Jaithirth "Jerry" Rao is an Indian businessman and entrepreneur. He is the founder and former CEO of the software company Mphasis. He is the founder of Value and Budget Housing Corporation (VBHC) (now known as VBHC Value Homes Pvt. Ltd.), an affordable housing venture which he founded in 2008. He was also a founder and director of Home First Finance Company, a housing finance company focused on first time home buyers. He was also a member of the editorial advisory board of the Swarajya magazine.

In 1998, Rao started Mphasis Corporation, a software company based in California, which subsequently merged with BFL Software in 2000. MphasiS rapidly rose to be one of the top 10 IT/BPO companies in India. In 2008, EDS acquired a majority stake in MphasiS. Mr. Rao stayed on as non-executive chairman of MphasiS and for some time as advisor to EDS.

Rao held several positions in Citibank prior to his founding MphasiS in 1998. In a banking career of over 20 years, he served with Citi and its parent Citicorp in various capacities in Asia, Europe, South America, and North America. He was Head of the Development Division of Citicorp and Chairman and CEO of Transaction Technologies Inc., based in California.
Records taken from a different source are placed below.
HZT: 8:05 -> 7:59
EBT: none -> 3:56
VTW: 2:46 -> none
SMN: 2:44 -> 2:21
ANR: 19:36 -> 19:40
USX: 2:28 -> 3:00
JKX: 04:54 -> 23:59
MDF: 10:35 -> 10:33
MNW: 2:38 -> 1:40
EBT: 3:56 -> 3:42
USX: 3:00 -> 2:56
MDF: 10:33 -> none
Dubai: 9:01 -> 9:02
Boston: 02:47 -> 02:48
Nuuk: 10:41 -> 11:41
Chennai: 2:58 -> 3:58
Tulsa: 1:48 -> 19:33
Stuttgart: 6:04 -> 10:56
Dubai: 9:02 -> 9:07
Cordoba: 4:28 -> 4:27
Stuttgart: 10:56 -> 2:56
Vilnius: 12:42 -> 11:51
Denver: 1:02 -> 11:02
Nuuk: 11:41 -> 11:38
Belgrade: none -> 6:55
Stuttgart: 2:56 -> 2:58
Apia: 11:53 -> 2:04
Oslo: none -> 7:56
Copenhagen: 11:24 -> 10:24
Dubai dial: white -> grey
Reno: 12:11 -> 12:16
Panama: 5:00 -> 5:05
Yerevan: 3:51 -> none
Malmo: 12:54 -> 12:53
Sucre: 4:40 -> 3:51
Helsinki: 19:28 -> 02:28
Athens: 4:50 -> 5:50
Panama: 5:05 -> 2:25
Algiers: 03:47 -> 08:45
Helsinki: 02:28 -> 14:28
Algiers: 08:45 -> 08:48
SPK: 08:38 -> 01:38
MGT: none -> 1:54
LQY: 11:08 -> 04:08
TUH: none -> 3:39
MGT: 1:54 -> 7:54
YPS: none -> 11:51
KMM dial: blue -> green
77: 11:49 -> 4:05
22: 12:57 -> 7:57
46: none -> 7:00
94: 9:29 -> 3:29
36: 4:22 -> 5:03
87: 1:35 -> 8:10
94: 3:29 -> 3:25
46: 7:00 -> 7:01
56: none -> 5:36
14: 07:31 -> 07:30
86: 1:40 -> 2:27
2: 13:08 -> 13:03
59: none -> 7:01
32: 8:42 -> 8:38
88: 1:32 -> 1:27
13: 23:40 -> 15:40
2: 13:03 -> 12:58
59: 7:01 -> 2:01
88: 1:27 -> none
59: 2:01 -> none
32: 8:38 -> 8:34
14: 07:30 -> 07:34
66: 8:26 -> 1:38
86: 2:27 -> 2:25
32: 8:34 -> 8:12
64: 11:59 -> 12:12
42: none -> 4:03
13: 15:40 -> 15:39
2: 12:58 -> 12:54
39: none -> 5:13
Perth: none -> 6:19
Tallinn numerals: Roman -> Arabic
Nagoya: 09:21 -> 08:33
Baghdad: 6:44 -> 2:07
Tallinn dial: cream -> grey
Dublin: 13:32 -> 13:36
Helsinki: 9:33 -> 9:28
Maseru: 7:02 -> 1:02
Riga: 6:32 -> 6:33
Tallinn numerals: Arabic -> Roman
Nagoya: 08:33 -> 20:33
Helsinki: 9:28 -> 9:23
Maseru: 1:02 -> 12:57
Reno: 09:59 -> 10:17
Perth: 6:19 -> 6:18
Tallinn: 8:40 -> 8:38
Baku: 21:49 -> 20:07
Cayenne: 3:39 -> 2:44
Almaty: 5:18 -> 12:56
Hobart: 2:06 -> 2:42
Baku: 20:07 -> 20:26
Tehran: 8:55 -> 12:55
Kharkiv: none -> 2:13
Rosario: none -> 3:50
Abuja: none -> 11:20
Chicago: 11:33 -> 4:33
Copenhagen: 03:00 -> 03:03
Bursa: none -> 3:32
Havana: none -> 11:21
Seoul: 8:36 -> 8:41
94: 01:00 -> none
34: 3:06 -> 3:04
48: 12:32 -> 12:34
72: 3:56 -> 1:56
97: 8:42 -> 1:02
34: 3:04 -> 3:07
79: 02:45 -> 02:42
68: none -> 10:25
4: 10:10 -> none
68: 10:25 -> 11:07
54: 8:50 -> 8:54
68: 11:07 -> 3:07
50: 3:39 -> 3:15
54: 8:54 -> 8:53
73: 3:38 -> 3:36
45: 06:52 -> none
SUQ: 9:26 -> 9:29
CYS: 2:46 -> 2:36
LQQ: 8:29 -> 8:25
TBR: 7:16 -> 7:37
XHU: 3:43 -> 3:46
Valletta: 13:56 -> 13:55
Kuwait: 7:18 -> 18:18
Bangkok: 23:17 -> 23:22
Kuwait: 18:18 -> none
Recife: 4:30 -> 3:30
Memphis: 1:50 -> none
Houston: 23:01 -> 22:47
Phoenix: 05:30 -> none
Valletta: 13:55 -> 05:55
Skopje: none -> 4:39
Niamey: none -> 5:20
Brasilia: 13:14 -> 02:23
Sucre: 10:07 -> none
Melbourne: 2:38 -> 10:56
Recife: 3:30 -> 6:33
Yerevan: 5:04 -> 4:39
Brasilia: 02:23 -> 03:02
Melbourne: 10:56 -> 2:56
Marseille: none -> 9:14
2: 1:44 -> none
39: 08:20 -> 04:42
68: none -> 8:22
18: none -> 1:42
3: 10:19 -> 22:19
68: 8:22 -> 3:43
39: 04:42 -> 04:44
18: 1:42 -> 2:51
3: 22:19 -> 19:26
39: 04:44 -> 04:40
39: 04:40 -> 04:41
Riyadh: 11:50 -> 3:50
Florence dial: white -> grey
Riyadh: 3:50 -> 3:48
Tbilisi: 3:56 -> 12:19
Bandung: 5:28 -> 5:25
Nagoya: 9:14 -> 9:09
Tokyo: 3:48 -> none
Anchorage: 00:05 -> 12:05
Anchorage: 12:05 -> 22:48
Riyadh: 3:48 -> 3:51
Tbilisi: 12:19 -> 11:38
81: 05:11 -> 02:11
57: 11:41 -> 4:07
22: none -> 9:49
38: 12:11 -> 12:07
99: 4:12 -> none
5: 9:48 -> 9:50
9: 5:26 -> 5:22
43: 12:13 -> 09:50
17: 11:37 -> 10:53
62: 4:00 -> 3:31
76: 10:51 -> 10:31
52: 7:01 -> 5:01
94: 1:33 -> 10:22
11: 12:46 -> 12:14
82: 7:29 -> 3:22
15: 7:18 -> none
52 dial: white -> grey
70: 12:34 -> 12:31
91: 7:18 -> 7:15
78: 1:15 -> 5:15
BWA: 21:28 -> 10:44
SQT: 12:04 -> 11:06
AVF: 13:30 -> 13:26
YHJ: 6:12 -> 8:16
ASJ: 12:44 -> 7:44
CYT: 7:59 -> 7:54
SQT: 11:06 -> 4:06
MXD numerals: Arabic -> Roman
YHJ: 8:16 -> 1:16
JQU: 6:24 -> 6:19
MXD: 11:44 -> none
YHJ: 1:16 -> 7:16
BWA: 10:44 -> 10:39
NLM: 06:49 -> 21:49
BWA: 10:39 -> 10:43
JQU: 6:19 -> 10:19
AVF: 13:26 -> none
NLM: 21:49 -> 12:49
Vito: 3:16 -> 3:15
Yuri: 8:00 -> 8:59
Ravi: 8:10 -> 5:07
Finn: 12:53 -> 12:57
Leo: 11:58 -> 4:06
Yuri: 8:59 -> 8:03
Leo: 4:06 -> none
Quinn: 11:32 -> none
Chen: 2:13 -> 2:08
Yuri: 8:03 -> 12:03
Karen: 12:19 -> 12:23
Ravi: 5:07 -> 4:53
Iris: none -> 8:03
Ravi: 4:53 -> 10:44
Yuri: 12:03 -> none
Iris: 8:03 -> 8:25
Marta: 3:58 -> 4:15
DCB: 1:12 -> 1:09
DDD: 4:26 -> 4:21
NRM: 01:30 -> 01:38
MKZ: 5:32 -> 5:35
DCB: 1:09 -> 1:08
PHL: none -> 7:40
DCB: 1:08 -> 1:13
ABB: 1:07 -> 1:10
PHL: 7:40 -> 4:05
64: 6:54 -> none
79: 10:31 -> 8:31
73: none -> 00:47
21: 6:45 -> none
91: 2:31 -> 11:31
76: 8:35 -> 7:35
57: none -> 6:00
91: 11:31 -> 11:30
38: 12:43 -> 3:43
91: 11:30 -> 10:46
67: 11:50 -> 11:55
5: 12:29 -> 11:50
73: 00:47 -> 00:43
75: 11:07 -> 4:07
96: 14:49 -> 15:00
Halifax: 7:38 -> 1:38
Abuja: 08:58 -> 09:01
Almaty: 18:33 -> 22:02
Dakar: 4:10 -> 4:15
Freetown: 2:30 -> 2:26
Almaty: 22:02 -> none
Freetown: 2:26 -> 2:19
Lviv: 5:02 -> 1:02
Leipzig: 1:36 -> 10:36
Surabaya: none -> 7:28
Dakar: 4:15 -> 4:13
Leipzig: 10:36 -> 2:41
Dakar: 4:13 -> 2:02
Rao is an alumnus of Loyola College, Chennai, Indian Institute of Management Ahmedabad and the University of Chicago. He has also been given a Distinguished Alumnus Award from Loyola College, IIM Ahmedabad and the University of Chicago. His many areas of interest include sustainable construction technology, I.T. strategy, customer relationship management (CRM) and e-commerce – a subject on which he has testified before the US Congress. He teaches at IIM Ahmedabad, IIT Bombay and at LIBA, Chennai. He has been Entrepreneur-in-Residence at Harvard Business School. Rao has been on the boards of various companies. He has been on the Board of Trustees of Nasscom Foundation, Sujaya Foundation and India Foundation for the Arts.
==Personal life==
He takes interest in mentoring and advising technology and social enterprises. Rao is married and lives with his family in Mumbai, India. Rao belongs to the Madhwa Brahmin community in India.

==Selected writings==
Rao is a regular writer and speaker. Rao has published a volume of poetry (Gemini II published by Penguin India) and a book of essays (Notes from an Indian Conservative published by Rupa). He used to write a regular opinion column for the Indian Express and occasional columns for Seminar, Economic Times, India International Centre Quarterly and Mint.

== Books ==

- GEMINI II (1995)
- Notes From An Indian Conservative (2012) ISBN 8129120003

- The Indian Conservative: A History of Indian Right-Wing Thought (2019) ISBN 9353450624
- Economist Gandhi: The Roots And The Relevance Of The Political Economy Of The Mahatma (2021)

==Honors==
Rao is a recipient of several distinguished business and government recognitions. He has been the Chairman of India's National Association of Software and Service Companies – NASSCOM. He was named the Ernst & Young 'Entrepreneur of the Year 2004' for the New York region along with MphasiS Vice Chairman Jeroen Tas, which followed his being similarly awarded in India for the year 2001 previously. In 2005, the Government of the Indian state of Karnataka honored him with the Rajyotsava Award.